And, as he touched it, it raised its head and looked vacantly at him, and its eyes were mobile and alive. He staggered back against another figure, and dropped the match. In the new darkness he heard the crouching figure move towards him. Then the darkness fitted in round him very closely.
“What was it exactly that sent poor Vincent mad: you’ve never told me?” Rose asked the question. She and Edward were looking out over the pines and tamarisks, across the blue Mediterranean. They were very happy, because it was their honeymoon.
He told her about the Musée Grévin and the wager, but he did not state the terms of it.
“But why did he think you would be afraid?”
He told her why.
“And then what happened?”
“Why, I suppose he thought there was no time like the present—for his five pounds, you know—and he hid among the wax-works. And I missed my train, and I thought there was no time like the present. In fact, dear, I thought if I waited I should have time to make certain of funking it, so I hid there, too. And I put on my big black capuchon, and sat down right in one of the wax-work groups—they couldn’t see me from the passage where you walk. And after they put the lights out I simply went to sleep; and I woke up—and there was a light, and I heard some one say: ‘They’re only wax,’ and it was Vincent. He thought I was one of the wax people, till I looked at him; and I expect he thought I was one of them even then, poor chap. And his match went out, and while I was trying to find my railway reading-lamp that I’d got near me, he began to scream, and the night watchman came running. And now he thinks every one in the asylum is made of wax, and he screams if they come near him. They have to put his food beside him while he’s asleep. It’s horrible. I can’t help feeling as if it were my fault, somehow.”

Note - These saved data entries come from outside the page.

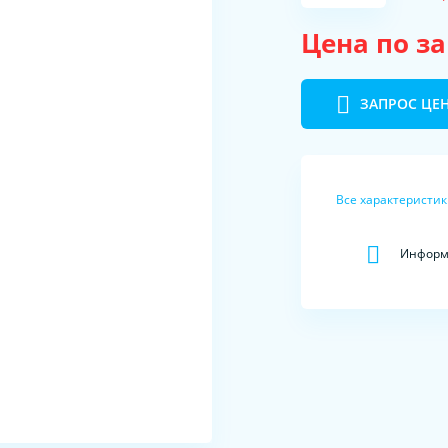
Цена по з
ЗАПРОС ЦЕ
Все характеристи
Информа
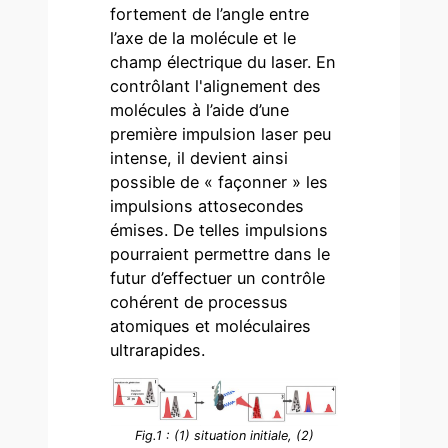
fortement de l’angle entre
l’axe de la molécule et le
champ électrique du laser. En
contrôlant l'alignement des
molécules à l’aide d’une
première impulsion laser peu
intense, il devient ainsi
possible de « façonner » les
impulsions attosecondes
émises. De telles impulsions
pourraient permettre dans le
futur d’effectuer un contrôle
cohérent de processus
atomiques et moléculaires
ultrarapides.
Fig.1 : (1) situation initiale, (2)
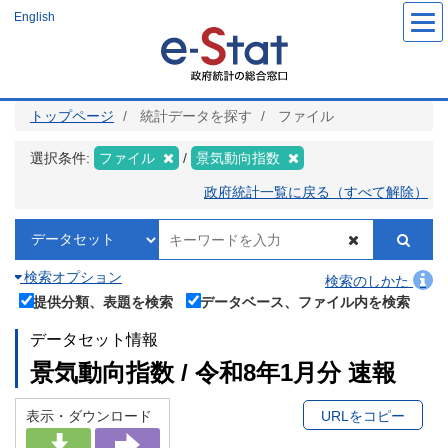
メ
English
イ
ン
コ
ン
テ
ン
ツ
トップページ
統計データを探す
ファイル
に
移
動
選択条件:
ファイル
景気動向指数
政府統計一覧に戻る（すべて解除）
検索オプション
検索のしかた
提供分類、表題を検索
データベース、ファイル内を検索
データセット情報
景気動向指数 / 令和8年1月分 速報
表示・ダウンロード
URLをコピー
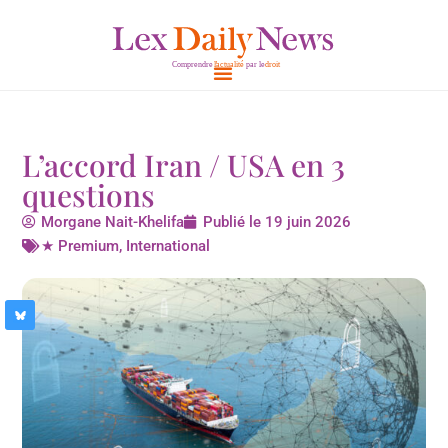
Aller
au
contenu
L’accord Iran / USA en 3
questions
Morgane Nait-Khelifa
Publié le
19 juin 2026
★ Premium
,
International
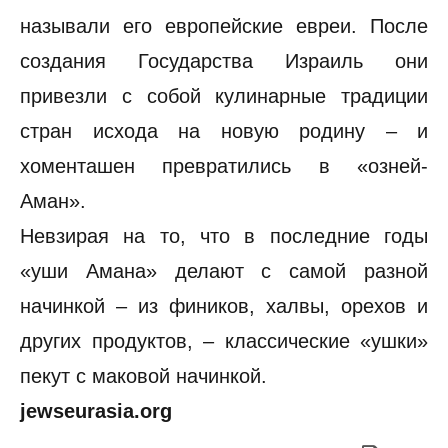
называли его европейские евреи. После
создания Государства Израиль они
привезли с собой кулинарные традиции
стран исхода на новую родину – и
хоменташен превратились в «озней-
Аман».
Невзирая на то, что в последние годы
«уши Амана» делают с самой разной
начинкой – из фиников, халвы, орехов и
других продуктов, – классические «ушки»
пекут с маковой начинкой.
jewseurasia.org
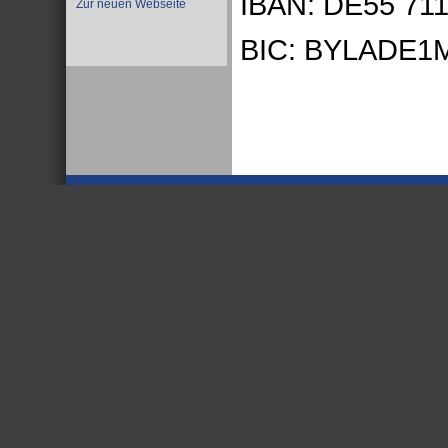
IBAN: DE55 711
Zur neuen Webseite
BIC: BYLADE1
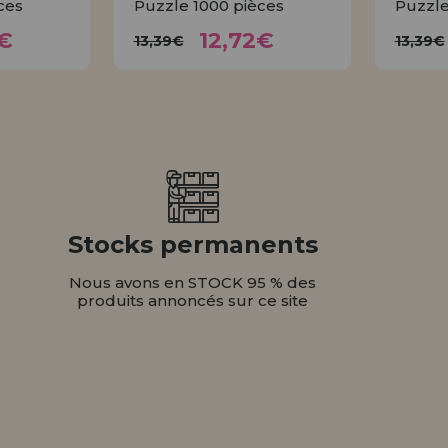
ces
Puzzle 1000 pièces
Puzzle
72€
12,72€
13,39€
1
€
12,72€
13,39€
13,39€
ER
ACHETER
Stocks permanents
Nous avons en STOCK 95 % des
produits annoncés sur ce site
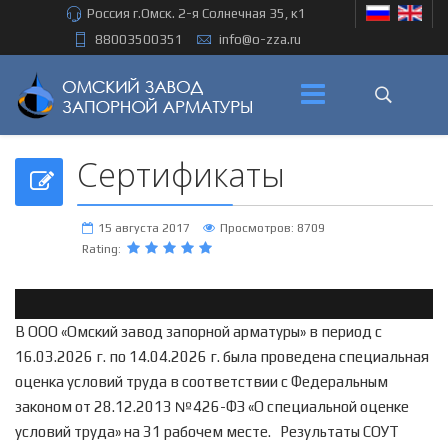
Россия г.Омск. 2-я Солнечная 35, к1
88003500351
info@o-zza.ru
Сертификаты
15 августа 2017
Просмотров: 8709
Rating:
В ООО «Омский завод запорной арматуры» в период с
16.03.2026 г. по 14.04.2026 г. была проведена специальная
оценка условий труда в соответствии с Федеральным
законом от 28.12.2013 №426-ФЗ «О специальной оценке
условий труда» на 31 рабочем месте. Результаты СОУТ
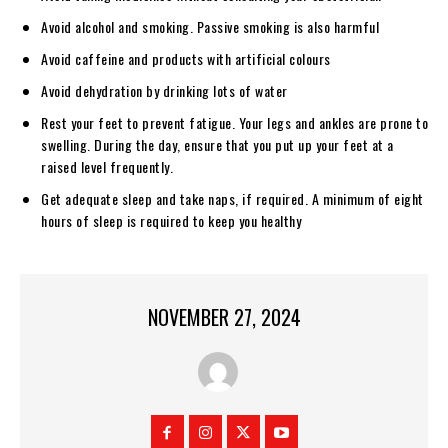
Avoid alcohol and smoking. Passive smoking is also harmful
Avoid caffeine and products with artificial colours
Avoid dehydration by drinking lots of water
Rest your feet to prevent fatigue. Your legs and ankles are prone to
swelling. During the day, ensure that you put up your feet at a
raised level frequently.
Get adequate sleep and take naps, if required. A minimum of eight
hours of sleep is required to keep you healthy
NOVEMBER 27, 2024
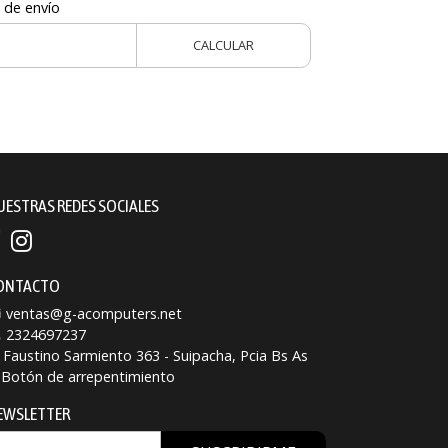
 de envío
CALCULAR
UESTRAS REDES SOCIALES
ONTACTO
ventas@g-acomputers.net
2324697237
Faustino Sarmiento 363 - Suipacha, Pcia Bs As
Botón de arrepentimiento
EWSLETTER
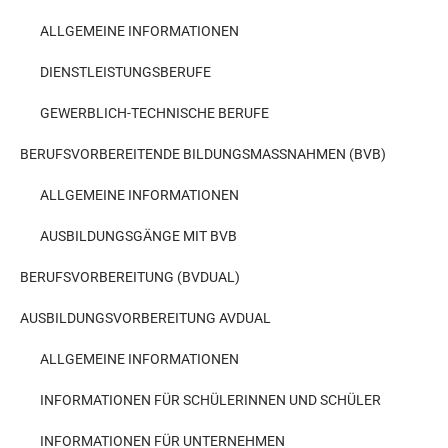
ALLGEMEINE INFORMATIONEN
DIENSTLEISTUNGSBERUFE
GEWERBLICH-TECHNISCHE BERUFE
BERUFSVORBEREITENDE BILDUNGSMASSNAHMEN (BVB)
ALLGEMEINE INFORMATIONEN
AUSBILDUNGSGÄNGE MIT BVB
BERUFSVORBEREITUNG (BVDUAL)
AUSBILDUNGSVORBEREITUNG AVDUAL
ALLGEMEINE INFORMATIONEN
INFORMATIONEN FÜR SCHÜLERINNEN UND SCHÜLER
INFORMATIONEN FÜR UNTERNEHMEN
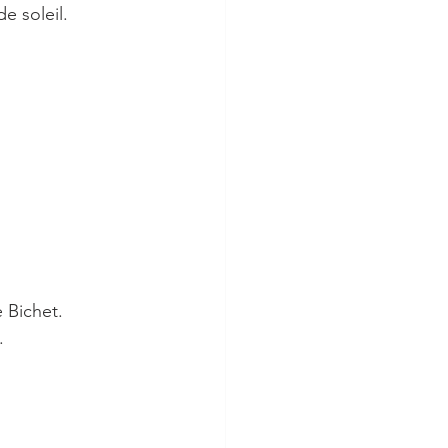
e soleil.
 Bichet. 
.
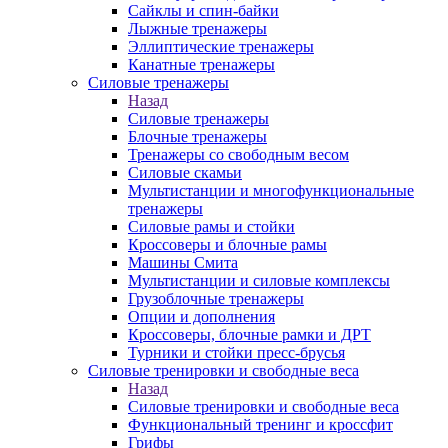
Сайклы и спин-байки
Лыжные тренажеры
Эллиптические тренажеры
Канатные тренажеры
Силовые тренажеры
Назад
Силовые тренажеры
Блочные тренажеры
Тренажеры со свободным весом
Силовые скамьи
Мультистанции и многофункциональные
тренажеры
Силовые рамы и стойки
Кроссоверы и блочные рамы
Машины Смита
Мультистанции и силовые комплексы
Грузоблочные тренажеры
Опции и дополнения
Кроссоверы, блочные рамки и ДРТ
Турники и стойки пресс-брусья
Силовые тренировки и свободные веса
Назад
Силовые тренировки и свободные веса
Функциональный тренинг и кроссфит
Грифы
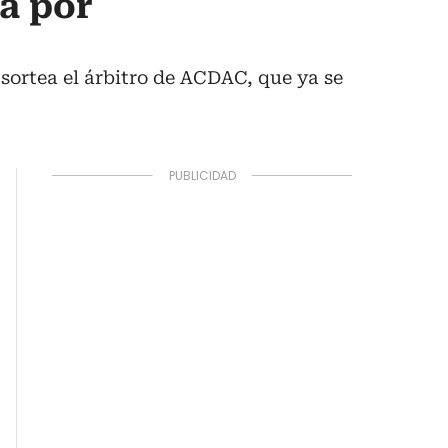
rá por
 sortea el árbitro de ACDAC, que ya se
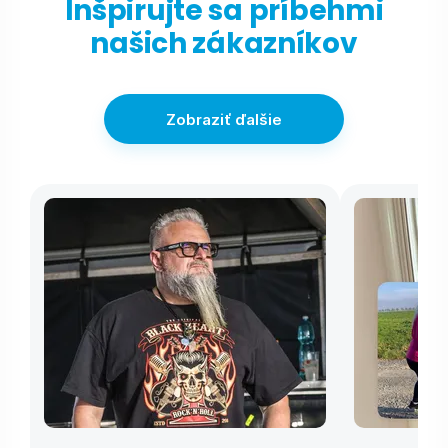
Inšpirujte sa príbehmi
našich zákazníkov
Zobraziť ďalšie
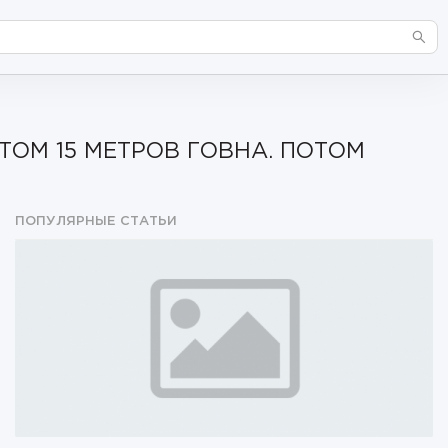
ТОМ 15 МЕТРОВ ГОВНА. ПОТОМ
ПОПУЛЯРНЫЕ СТАТЬИ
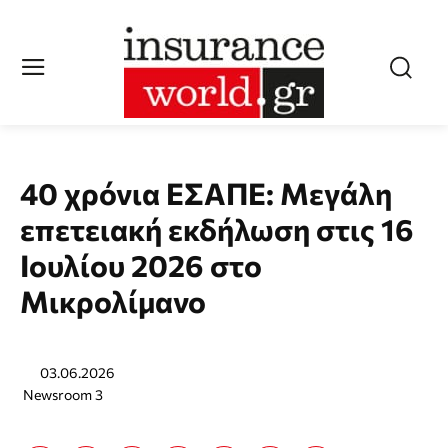
40 χρόνια ΕΣΑΠΕ: Μεγάλη
επετειακή εκδήλωση στις 16
Ιουλίου 2026 στο
Μικρολίμανο
03.06.2026
Newsroom 3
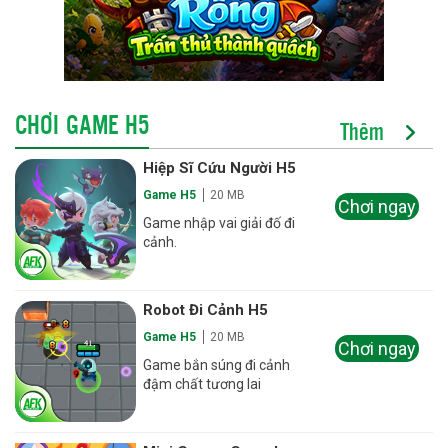
CHƠI GAME H5
Thêm
Hiệp Sĩ Cứu Người H5
Game H5
20 MB
Chơi ngay
Game nhập vai giải đố đi
cảnh.
Robot Đi Cảnh H5
Game H5
20 MB
Chơi ngay
Game bắn súng đi cảnh
đậm chất tương lai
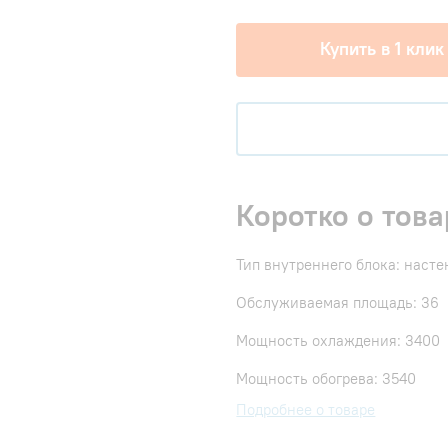
Купить в 1 клик
Коротко о това
Тип внутреннего блока: наст
Обслуживаемая площадь: 36
Мощность охлаждения: 3400
Мощность обогрева: 3540
Подробнее о товаре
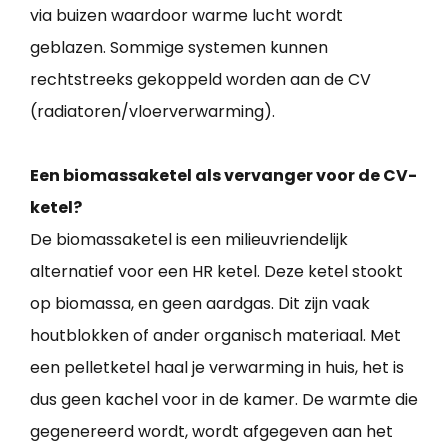
via buizen waardoor warme lucht wordt
geblazen. Sommige systemen kunnen
rechtstreeks gekoppeld worden aan de CV
(radiatoren/vloerverwarming).
Een biomassaketel als vervanger voor de CV-
ketel?
De biomassaketel is een milieuvriendelijk
alternatief voor een HR ketel. Deze ketel stookt
op biomassa, en geen aardgas. Dit zijn vaak
houtblokken of ander organisch materiaal. Met
een pelletketel haal je verwarming in huis, het is
dus geen kachel voor in de kamer. De warmte die
gegenereerd wordt, wordt afgegeven aan het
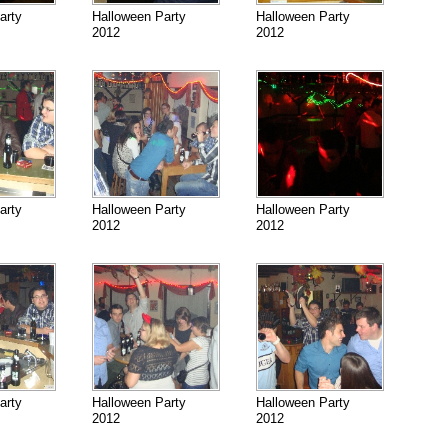
arty
Halloween Party
Halloween Party
2012
2012
arty
Halloween Party
Halloween Party
2012
2012
arty
Halloween Party
Halloween Party
2012
2012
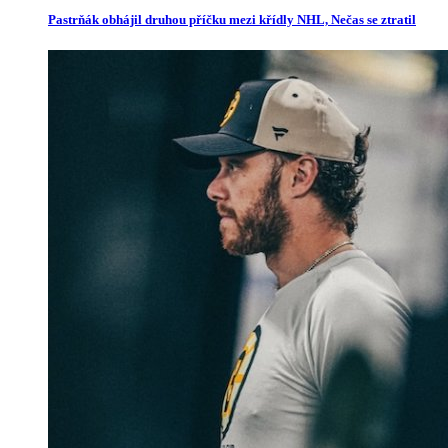
Pastrňák obhájil druhou příčku mezi křídly NHL, Nečas se ztratil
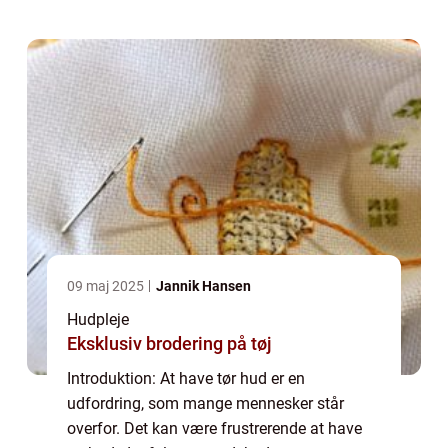
disse løsninger er bodylotion til tør hud, der
...
09 maj 2025
Jannik Hansen
Hudpleje
Eksklusiv brodering på tøj
Introduktion: At have tør hud er en
udfordring, som mange mennesker står
overfor. Det kan være frustrerende at have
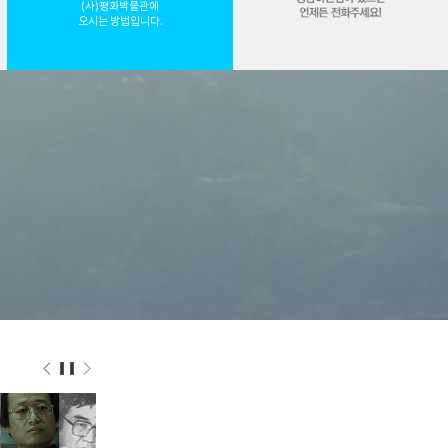
(사)평화박물관에
오시는 방법입니다.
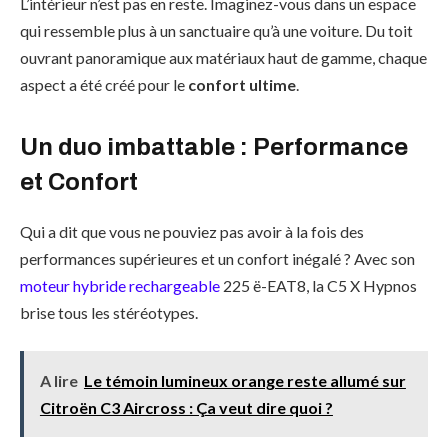
L’intérieur n’est pas en reste. Imaginez-vous dans un espace
qui ressemble plus à un sanctuaire qu’à une voiture. Du toit
ouvrant panoramique aux matériaux haut de gamme, chaque
aspect a été créé pour le
confort ultime
.
Un duo imbattable : Performance
et Confort
Qui a dit que vous ne pouviez pas avoir à la fois des
performances supérieures et un confort inégalé ? Avec son
moteur hybride rechargeable
225 ë-EAT8, la C5 X Hypnos
brise tous les stéréotypes.
A lire
Le témoin lumineux orange reste allumé sur
Citroën C3 Aircross : Ça veut dire quoi ?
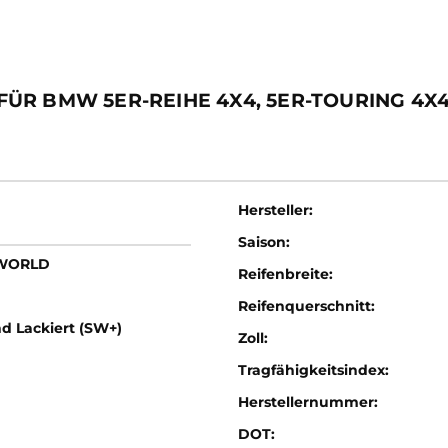
R BMW 5ER-REIHE 4X4, 5ER-TOURING 4X4,
Hersteller:
Saison:
LWORLD
Reifenbreite:
Reifenquerschnitt:
d Lackiert (SW+)
Zoll:
Tragfähigkeitsindex:
Herstellernummer:
DOT:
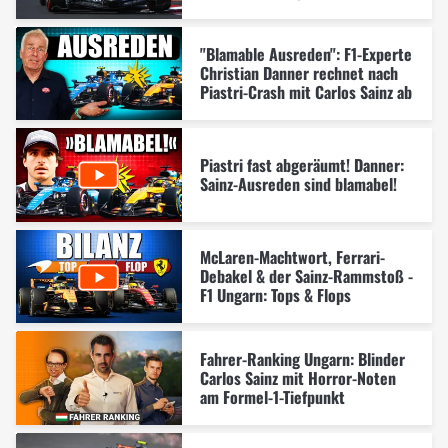
"Blamable Ausreden": F1-Experte
Christian Danner rechnet nach
Piastri-Crash mit Carlos Sainz ab
Piastri fast abgeräumt! Danner:
Sainz-Ausreden sind blamabel!
McLaren-Machtwort, Ferrari-
Debakel & der Sainz-Rammstoß -
F1 Ungarn: Tops & Flops
Fahrer-Ranking Ungarn: Blinder
Carlos Sainz mit Horror-Noten
am Formel-1-Tiefpunkt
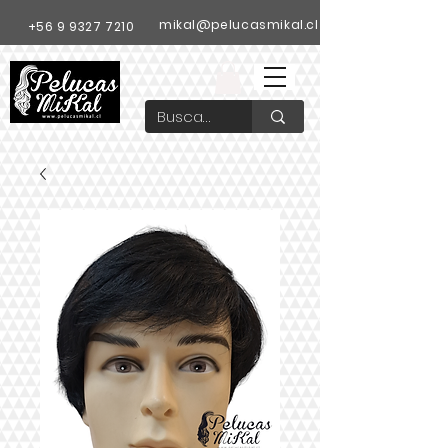
mikal@pelucasmikal.cl
+56 9 9327 7210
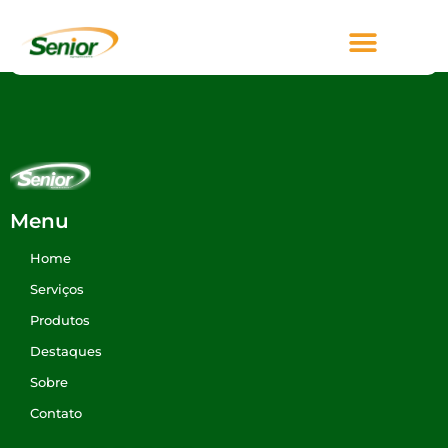
Pet – Vetnil
Menu
Home
Serviços
Produtos
Destaques
Sobre
Contato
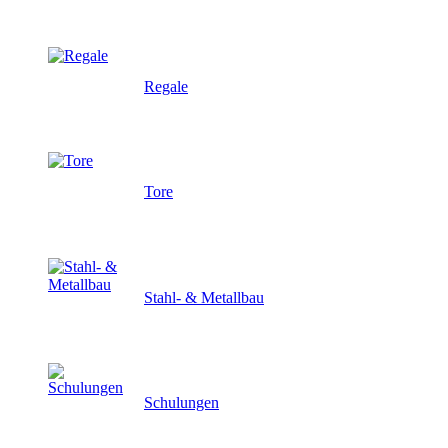
Regale
Tore
Stahl- & Metallbau
Schulungen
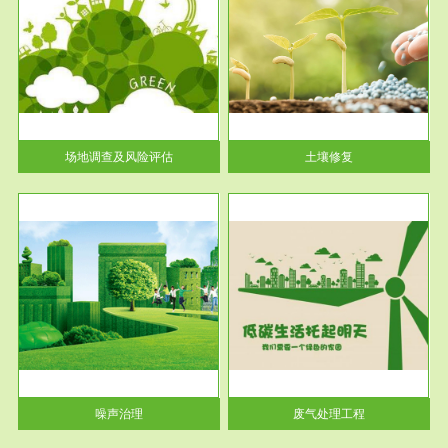
服务范围
土壤修复
关停
或者
场地调查及风险评估
土壤修复
服务范围
废气处理工程
噪声治理
废气处理工程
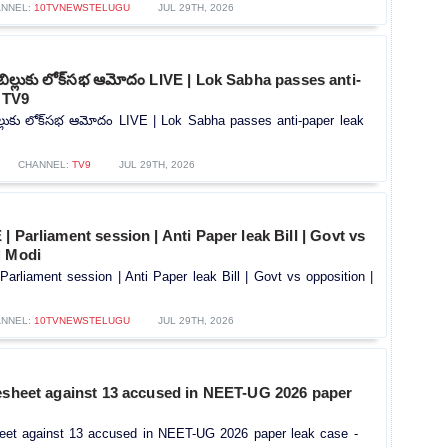
NNEL:
10TVNEWSTELUGU
JUL 29TH, 2026
్‌ బిల్లుకు లోక్‌సభ ఆమోదం LIVE | Lok Sabha passes anti-
- TV9
 బిల్లుకు లోక్‌సభ ఆమోదం LIVE | Lok Sabha passes anti-paper leak
CHANNEL:
TV9
JUL 29TH, 2026
| Parliament session | Anti Paper leak Bill | Govt vs
M Modi
arliament session | Anti Paper leak Bill | Govt vs opposition |
NNEL:
10TVNEWSTELUGU
JUL 29TH, 2026
gesheet against 13 accused in NEET-UG 2026 paper
heet against 13 accused in NEET-UG 2026 paper leak case -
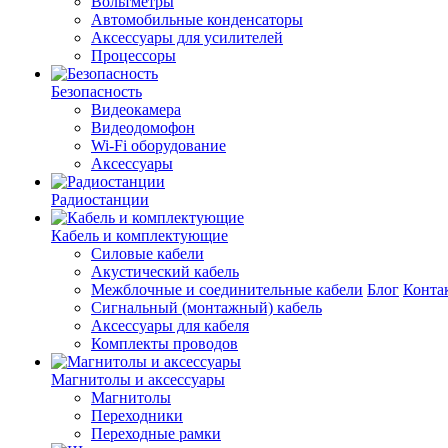
Вольтметры
Автомобильные конденсаторы
Аксессуары для усилителей
Процессоры
Безопасность
Видеокамера
Видеодомофон
Wi-Fi оборудование
Аксессуары
Радиостанции
Кабель и комплектующие
Силовые кабели
Акустический кабель
Межблочные и соединительные кабели
Блог
Конта
Сигнальный (монтажный) кабель
Аксессуары для кабеля
Комплекты проводов
Магнитолы и аксессуары
Магнитолы
Переходники
Переходные рамки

“Of course it’s not,” said Rose. “Poor Vincent! Do you know I never really liked him.” There was a pause. Then she said: “But how was it you weren’t frightened?”
“I was,” he said, “horribly frightened. I—I—it sounds idiotic, but I thought I should go mad at first—I did really: and yet I had to go through with it. And then I got among the figures of the people in the Catacombs, the people who died for—for things, don’t you know, died in such horrible ways. And there they were, so calm—and believing it was all all right. And I thought about what they’d gone through. It sounds awful rot I know, dear—but I expect I was sleepy. Those wax people, they sort of seemed as if they were alive, and were telling me there wasn’t anything to be frightened about. I felt as if I were one of them, and they were all my friends, and they’d wake me if anything went wrong, so I just went to sleep.”